*Text section*:
Fuckitsstillraining · 30/05/2021 13:25

If its bothering you this much you have to do something about it, maybe at the very start of every visit say'MIL you know I'm so lucky to be married to your little darling, now that we've got that cleared up let's not mention it again today'.

Pagwatch · 30/05/2021 13:29

JudgeJ

Thats an odd take on what i said. Where did i say its not a problem? I said upthread my mum is overly effusive about my DH so no, i dont think its ever fine
Its clearly weird and annoying but the op sounds worried and anxious about figuring out what is behind it, to the extent of avoiding family events. Doesnt it seem likely to fall into 'rose tinted view of her child' territory.

PercyPiginaWig · 30/05/2021 13:30

Maybe she doesn't say it to the other wives because your DH is her favourite?

In any case I would say 'we're both lucky' and DH should be saying that to her too.

*Tasks and exercises*:
A - Translate this sentence from the forum thread about the mother-in-law into Spanish: "Maybe she doesn't say it to the other wives because your DH is her favourite?"
B - In the forum thread about the mother-in-law, who does PercyPiginaWig say should also be saying "we're both lucky"?
C - Could you write what comes next in the forum thread about the mother-in-law, picking up after its final sentence?

*Material provided*:
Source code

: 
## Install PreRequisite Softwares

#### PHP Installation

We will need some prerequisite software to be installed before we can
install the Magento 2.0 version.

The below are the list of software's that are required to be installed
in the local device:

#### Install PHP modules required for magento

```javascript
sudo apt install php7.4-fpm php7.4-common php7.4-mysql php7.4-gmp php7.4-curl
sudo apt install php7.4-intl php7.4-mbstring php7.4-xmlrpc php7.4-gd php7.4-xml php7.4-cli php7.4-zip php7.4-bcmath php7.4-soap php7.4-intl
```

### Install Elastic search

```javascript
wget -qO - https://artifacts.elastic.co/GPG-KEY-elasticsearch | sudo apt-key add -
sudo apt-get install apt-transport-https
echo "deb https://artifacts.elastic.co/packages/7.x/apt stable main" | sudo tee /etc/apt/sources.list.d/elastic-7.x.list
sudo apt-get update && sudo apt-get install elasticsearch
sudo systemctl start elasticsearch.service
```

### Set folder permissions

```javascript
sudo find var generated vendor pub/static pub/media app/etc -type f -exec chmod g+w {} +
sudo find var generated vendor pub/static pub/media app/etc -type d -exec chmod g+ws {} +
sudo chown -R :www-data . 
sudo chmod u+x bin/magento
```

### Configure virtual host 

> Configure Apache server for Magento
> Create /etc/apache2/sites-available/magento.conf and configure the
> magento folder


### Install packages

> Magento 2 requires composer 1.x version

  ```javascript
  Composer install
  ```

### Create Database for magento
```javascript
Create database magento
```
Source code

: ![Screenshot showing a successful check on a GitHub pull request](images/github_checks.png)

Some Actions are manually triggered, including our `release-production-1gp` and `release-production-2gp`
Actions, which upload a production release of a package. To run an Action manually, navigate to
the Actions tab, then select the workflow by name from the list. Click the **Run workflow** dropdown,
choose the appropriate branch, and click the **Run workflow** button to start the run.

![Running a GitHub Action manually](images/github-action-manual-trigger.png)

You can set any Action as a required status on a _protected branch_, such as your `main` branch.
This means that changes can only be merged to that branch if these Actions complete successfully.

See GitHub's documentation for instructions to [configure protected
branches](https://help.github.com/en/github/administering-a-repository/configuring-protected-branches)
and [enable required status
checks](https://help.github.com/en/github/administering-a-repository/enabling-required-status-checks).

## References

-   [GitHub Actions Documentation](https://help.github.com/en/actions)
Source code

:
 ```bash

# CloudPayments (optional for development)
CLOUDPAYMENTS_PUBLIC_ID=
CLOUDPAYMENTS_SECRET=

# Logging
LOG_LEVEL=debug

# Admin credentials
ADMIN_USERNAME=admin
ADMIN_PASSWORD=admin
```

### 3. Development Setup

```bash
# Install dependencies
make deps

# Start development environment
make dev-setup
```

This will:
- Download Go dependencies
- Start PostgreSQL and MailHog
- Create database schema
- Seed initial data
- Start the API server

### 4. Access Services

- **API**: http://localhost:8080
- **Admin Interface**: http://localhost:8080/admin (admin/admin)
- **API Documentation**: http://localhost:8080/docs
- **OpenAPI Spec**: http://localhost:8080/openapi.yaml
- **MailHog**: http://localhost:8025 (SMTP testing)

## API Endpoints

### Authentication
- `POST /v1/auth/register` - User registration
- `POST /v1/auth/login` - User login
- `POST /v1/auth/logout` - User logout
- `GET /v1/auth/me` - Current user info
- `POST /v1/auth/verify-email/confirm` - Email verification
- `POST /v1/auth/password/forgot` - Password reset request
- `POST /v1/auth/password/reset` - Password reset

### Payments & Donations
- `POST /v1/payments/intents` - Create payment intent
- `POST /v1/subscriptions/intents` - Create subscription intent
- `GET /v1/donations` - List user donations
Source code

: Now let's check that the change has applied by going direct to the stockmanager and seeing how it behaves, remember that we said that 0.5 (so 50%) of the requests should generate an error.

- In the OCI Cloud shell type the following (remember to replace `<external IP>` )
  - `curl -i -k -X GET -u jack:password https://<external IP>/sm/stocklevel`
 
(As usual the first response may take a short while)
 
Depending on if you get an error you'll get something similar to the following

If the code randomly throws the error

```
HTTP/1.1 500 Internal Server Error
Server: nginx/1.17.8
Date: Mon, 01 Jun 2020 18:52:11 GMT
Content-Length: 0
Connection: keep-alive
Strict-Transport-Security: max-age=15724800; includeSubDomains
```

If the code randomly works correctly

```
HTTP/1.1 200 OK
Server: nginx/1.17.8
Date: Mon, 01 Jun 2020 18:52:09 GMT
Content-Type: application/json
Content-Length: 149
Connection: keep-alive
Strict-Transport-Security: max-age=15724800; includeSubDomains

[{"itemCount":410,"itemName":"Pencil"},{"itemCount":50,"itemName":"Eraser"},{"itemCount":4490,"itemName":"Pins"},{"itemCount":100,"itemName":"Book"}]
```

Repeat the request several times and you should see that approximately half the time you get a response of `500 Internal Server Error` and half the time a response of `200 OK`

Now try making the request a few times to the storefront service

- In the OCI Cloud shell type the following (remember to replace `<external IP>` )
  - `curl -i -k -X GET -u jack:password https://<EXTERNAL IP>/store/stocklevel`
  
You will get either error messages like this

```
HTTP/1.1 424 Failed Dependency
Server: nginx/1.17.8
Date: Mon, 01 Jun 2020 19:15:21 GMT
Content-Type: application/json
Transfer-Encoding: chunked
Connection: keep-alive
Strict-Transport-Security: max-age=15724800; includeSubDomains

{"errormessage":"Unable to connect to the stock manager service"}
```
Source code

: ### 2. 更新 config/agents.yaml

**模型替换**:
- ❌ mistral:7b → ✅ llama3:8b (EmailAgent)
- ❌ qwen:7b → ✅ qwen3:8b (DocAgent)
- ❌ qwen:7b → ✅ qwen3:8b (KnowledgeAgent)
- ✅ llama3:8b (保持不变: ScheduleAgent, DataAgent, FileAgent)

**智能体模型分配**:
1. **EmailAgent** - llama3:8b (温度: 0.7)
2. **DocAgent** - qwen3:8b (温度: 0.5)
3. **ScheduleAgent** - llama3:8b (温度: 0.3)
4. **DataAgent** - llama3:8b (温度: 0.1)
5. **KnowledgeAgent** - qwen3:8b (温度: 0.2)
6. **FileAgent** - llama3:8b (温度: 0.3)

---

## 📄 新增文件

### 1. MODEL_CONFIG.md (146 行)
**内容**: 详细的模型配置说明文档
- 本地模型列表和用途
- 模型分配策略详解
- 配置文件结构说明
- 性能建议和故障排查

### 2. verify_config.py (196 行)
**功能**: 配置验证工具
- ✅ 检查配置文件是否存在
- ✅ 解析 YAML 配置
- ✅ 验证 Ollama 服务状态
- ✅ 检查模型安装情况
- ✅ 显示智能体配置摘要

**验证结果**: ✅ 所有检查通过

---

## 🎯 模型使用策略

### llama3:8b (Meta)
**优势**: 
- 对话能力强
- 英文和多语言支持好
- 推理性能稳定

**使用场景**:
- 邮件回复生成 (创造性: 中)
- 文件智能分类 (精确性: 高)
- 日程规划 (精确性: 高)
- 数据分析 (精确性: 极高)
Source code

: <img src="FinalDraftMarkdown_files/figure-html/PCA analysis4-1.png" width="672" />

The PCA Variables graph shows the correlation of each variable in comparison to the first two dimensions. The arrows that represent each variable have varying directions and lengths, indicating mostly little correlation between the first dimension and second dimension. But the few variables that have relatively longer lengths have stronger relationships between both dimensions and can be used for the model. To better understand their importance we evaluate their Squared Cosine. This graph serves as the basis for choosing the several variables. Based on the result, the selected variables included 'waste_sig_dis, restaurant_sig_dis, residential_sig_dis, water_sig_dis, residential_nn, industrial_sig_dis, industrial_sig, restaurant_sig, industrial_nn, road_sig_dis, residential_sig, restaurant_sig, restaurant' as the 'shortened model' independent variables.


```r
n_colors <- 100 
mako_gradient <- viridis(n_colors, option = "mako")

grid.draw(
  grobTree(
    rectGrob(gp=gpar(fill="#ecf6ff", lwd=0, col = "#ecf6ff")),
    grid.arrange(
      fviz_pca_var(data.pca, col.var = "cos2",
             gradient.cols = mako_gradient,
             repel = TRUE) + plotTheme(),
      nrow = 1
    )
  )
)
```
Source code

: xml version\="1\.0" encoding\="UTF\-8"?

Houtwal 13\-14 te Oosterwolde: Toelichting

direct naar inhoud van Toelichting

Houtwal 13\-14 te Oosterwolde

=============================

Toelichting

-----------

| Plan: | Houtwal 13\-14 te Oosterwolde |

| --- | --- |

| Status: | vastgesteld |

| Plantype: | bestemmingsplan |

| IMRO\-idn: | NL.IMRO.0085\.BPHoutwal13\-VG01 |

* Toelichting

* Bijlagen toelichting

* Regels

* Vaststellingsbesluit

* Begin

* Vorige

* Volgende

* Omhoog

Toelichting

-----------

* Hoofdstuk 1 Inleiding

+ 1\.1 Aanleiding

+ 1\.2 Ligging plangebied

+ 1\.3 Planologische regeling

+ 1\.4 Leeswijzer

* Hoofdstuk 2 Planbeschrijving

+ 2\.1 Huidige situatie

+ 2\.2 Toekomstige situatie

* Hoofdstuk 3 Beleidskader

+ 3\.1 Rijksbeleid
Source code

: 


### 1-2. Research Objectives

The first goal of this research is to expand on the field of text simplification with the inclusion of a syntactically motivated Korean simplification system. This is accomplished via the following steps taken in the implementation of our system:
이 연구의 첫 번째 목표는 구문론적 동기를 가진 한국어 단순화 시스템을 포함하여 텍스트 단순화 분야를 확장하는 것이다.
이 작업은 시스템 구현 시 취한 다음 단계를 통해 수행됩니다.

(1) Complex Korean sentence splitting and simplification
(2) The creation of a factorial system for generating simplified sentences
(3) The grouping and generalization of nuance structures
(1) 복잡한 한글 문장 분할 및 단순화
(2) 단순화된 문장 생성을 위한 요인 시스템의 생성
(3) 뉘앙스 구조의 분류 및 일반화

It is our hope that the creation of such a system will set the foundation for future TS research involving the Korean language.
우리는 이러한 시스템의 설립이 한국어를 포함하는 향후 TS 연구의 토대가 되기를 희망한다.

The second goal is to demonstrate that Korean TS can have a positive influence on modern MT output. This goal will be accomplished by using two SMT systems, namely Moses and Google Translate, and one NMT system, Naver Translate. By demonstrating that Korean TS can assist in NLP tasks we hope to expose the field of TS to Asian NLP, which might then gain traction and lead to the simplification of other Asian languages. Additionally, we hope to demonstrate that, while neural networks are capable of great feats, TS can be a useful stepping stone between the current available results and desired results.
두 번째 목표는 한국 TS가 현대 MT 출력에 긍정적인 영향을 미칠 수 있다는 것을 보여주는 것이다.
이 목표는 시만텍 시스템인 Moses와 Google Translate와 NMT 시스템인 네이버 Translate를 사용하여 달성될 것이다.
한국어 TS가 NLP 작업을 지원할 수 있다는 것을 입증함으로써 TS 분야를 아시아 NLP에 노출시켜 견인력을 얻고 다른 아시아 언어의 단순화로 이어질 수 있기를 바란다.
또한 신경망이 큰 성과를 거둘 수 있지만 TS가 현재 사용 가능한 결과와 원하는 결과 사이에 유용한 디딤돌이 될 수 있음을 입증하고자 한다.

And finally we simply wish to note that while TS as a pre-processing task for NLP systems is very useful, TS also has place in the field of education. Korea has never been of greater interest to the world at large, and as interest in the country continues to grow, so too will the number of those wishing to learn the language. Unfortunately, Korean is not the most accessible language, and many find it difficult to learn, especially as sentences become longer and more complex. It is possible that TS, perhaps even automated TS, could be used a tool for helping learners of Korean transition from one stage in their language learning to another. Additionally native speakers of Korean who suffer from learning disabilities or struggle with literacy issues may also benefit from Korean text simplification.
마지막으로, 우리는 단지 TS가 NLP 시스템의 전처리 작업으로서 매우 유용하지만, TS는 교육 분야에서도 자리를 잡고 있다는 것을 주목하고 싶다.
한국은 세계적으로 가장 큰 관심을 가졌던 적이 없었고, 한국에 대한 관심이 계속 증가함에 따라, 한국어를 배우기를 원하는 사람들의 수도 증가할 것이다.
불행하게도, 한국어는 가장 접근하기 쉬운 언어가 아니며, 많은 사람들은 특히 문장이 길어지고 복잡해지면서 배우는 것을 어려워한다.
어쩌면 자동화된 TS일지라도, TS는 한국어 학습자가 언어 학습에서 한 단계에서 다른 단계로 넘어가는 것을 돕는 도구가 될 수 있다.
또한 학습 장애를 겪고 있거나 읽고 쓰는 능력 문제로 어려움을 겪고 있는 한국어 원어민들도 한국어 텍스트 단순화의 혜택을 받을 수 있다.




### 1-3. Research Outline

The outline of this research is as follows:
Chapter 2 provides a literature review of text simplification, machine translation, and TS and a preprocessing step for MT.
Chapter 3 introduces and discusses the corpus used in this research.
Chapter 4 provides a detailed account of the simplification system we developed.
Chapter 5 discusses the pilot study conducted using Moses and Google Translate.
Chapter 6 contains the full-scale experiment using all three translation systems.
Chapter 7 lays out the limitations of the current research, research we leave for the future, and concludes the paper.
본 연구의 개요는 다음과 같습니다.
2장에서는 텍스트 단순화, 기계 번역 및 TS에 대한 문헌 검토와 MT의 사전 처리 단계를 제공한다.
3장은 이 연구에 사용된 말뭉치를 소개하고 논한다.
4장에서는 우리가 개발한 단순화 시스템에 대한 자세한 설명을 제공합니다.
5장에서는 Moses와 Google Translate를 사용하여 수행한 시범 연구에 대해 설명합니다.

*Answers for each item*:
A - ¿Quizás no se lo dice a las otras esposas porque tu marido es su favorito?

B - The DH.

C -
If she persists you could say 'yes lucky with DH, less so with the in laws'.

PinkiOcelot · 30/05/2021 13:31

Not as lucky as he is being married to me!!

Disfordarkchocolate · 30/05/2021 13:31

Steady stare, 'really' and then change the subject.

WhereYouLeftIt · 30/05/2021 13:34

@blueskies19

Do you all think that the the message my MIL is intending to give to me every time she says how lucky I am to be his wife is that I'm not good enough to be married to him?

I know that my friend's mum said this same comment to her daughter's husband constantly and she definitely did not approve of her son in law and felt that her daughter could do significantly better. Is this what's happening in my situation and is this the message my MIL wants to convey to me?

It may be her intention, it may not. She might just be totally lacking in insight as to how it may be coming across. And in some ways, her intent matters far less than its effect on you. Even if she means it harmlessly and it's just her equivalent of filling in the silences by talking about the weather, it is upsetting you and affecting your behaviour "(I have started to avoid family events because of it)."

I wonder if you suffer from low self-esteem?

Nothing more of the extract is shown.